§ **WHAT TO DO**: Only lines with the string "halka" are wanted. Pull them out of the data.

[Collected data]
- Opening Delimiter -

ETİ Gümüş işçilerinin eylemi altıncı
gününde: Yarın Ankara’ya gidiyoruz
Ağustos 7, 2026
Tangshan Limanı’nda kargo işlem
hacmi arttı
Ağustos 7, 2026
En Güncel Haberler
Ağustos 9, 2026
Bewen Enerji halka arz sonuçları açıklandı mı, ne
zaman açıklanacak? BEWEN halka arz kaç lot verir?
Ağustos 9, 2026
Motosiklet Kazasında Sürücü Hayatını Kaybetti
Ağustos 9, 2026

- Closing Delimiter -

§ **TASK OUTPUT**:
Bewen Enerji halka arz sonuçları açıklandı mı, ne
zaman açıklanacak? BEWEN halka arz kaç lot verir?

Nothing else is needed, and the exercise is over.